Effective Communication

In Animal Health Communication, Annotated Readings, Literature Review on June 10, 2008 by Jim

Alders, R. G. and B. Bagnol (2007). “Effective Communication: The Key to Efficient HPAI Prevention and Control.” World’s Poultry Science Journal 63.

This journal article reviewed the challenges involved in the development and implementation of effective communication for the campaign against Highly Pathogenic Avian Influenza (HPAI). It pointed out that most of the messages that were developed during the HPAI outbreaks focused on the zoonotic nature of HPAI taking note of the threat of a pandemic and virtually disregarding the technical advice that the outbreak be dealt at the source. It reviewed the lessons learned and recommended ways for improving efficiency and effectiveness of HPAI communication.

Alders and Bagnol emphasized the challenges in any communication campaign to assist disease control outbreaks. They explained that even one country could have differences in literacy, culture, language, perception on disease and disease control, priorities and communication channels. To ensure effective communication, they recommended that materials be clear, consistent, credible, practical and correct.

Implications to Current Research
This paper is a documentation of the authors’ experience and lessons learned in the field in the implementation of animal disease control program specifically an HPAI Campaign. This highlights the need for empirical evidence on the role of communication for animal disease control or health programs. It also emphasizes the need to validate scientifically how different communication strategies will fit each target audience (per country/region). The authors noted that there is a need for participatory approach in the development and delivery of messages. They also noted that messages should be correctly framed that it fits the social and cultural realities of the target audiences.

Other Notes
Robyn Alders works for the FAO Emergency Center for Transboundary Animal Diseases (ECTAD). ECTAD is the lead team that deals with HPAI. She’s based in Southeast Asia. Bridgette Bagnol is an anthropologist who worked with Robyn in Africa. She was instrumental in introducing Robyn to “effective communication” in animal health.
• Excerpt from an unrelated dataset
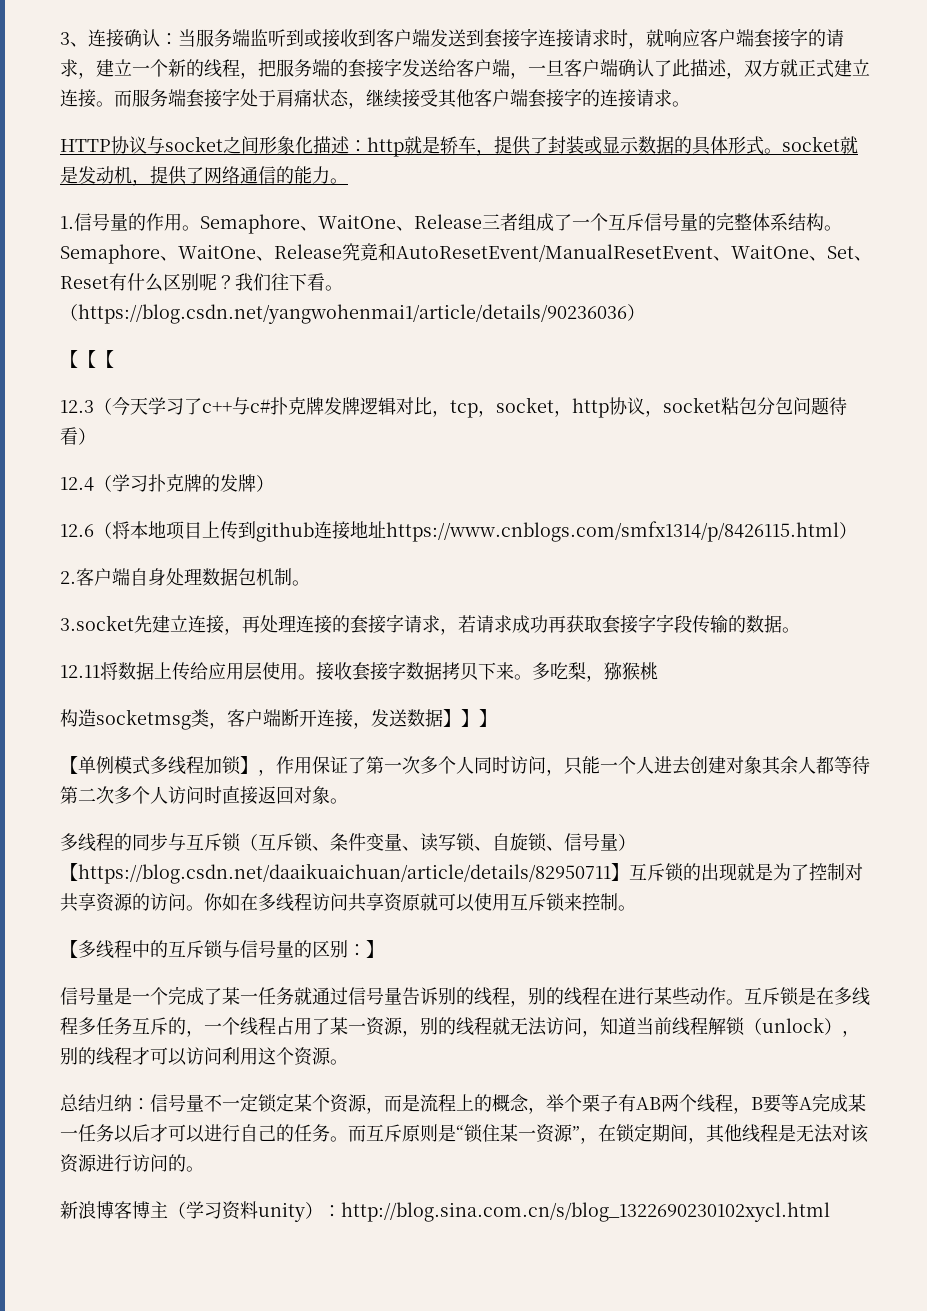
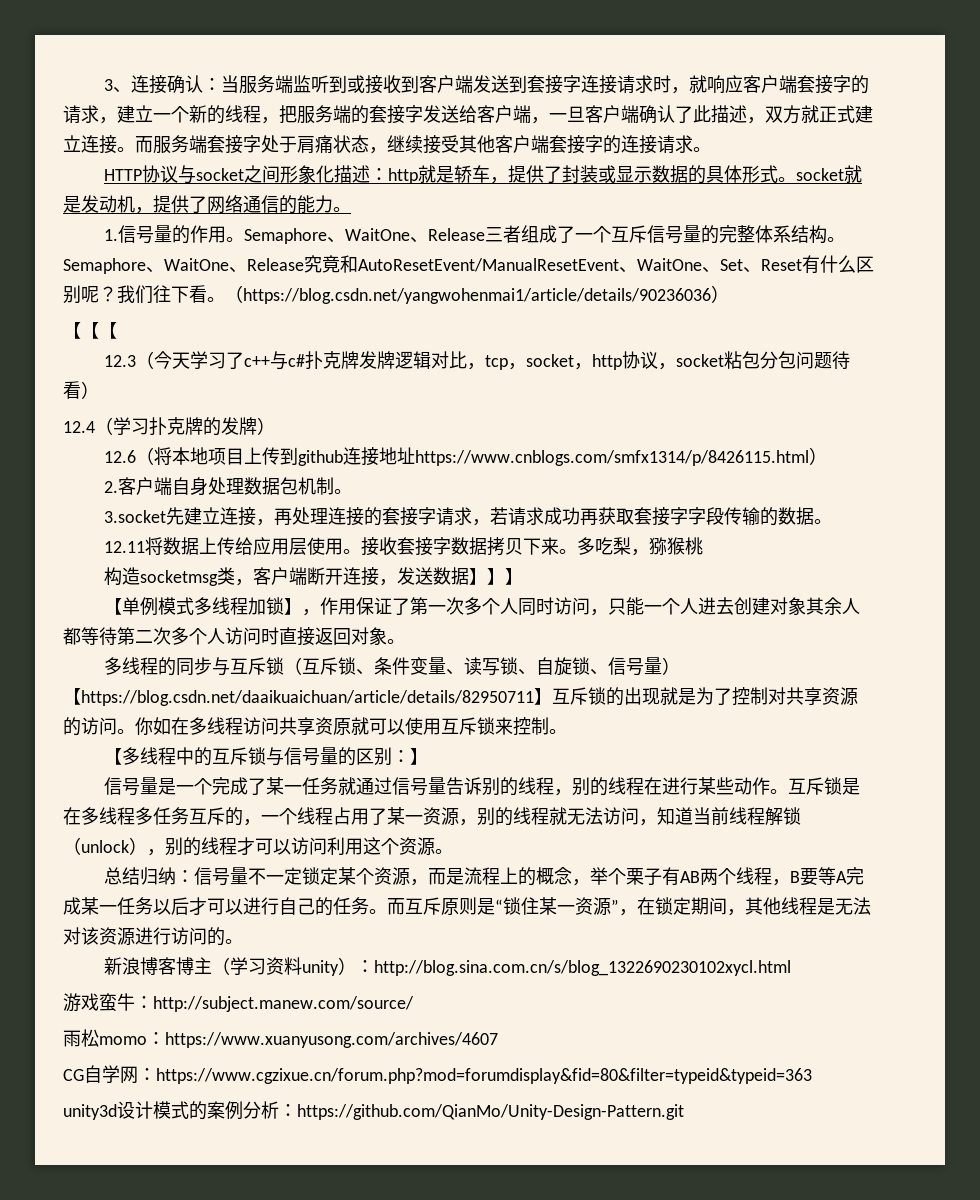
(830, 1212) none -> [63,993,414,1012] [63,1029,498,1048] [63,1065,812,1084] [63,1101,684,1120] // 游戏蛮牛：http://subject.manew.com/source/ // 雨松momo：https://www.xuanyusong.com/archives/4607 // CG自学网：https://www.cgzixue.cn/forum.php?mod=forumdisplay&fid=80&filter=typeid&typeid=363 // unity3d设计模式的案例分析：https://github.com/QianMo/Unity-Design-Pattern.git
This paper was written based on field experience. There is a need for empirical evidence to validate this claim although in principle, project proponents and even donors agree on the important role that communication plays in development initiatives, in this case, HPAI Campaign.

Valuable Quotations

  • “Education and communication materials dealing with disease prevention and control is especially challenging because of the wide range perceptions about the origin of the disease.” p. 140
  • “Effective risk communication has proved a daunting task given the diverse situations in which the messages are required. Even within the same country, there can be significant socio-cultural diversity with respect to literacy; culture/traditions; languages; perceptions of disease and disease control; priorities; and, communication channels.” p. 140-141
  • “In addition to risk communication, agencies such as the [Food and Agriculture Organization] FAO and [World Organization for Animal Health] OIE have responsibilities for the development of technical recommendations to support the implementation of technically sound and appropriate HPAI prevention and control activities by their national partners.” p. 141

This paper is useful as a simple guide as to what to watch out in implementing a communication campaign regardless for what field, i.e., public health, animal health, etc.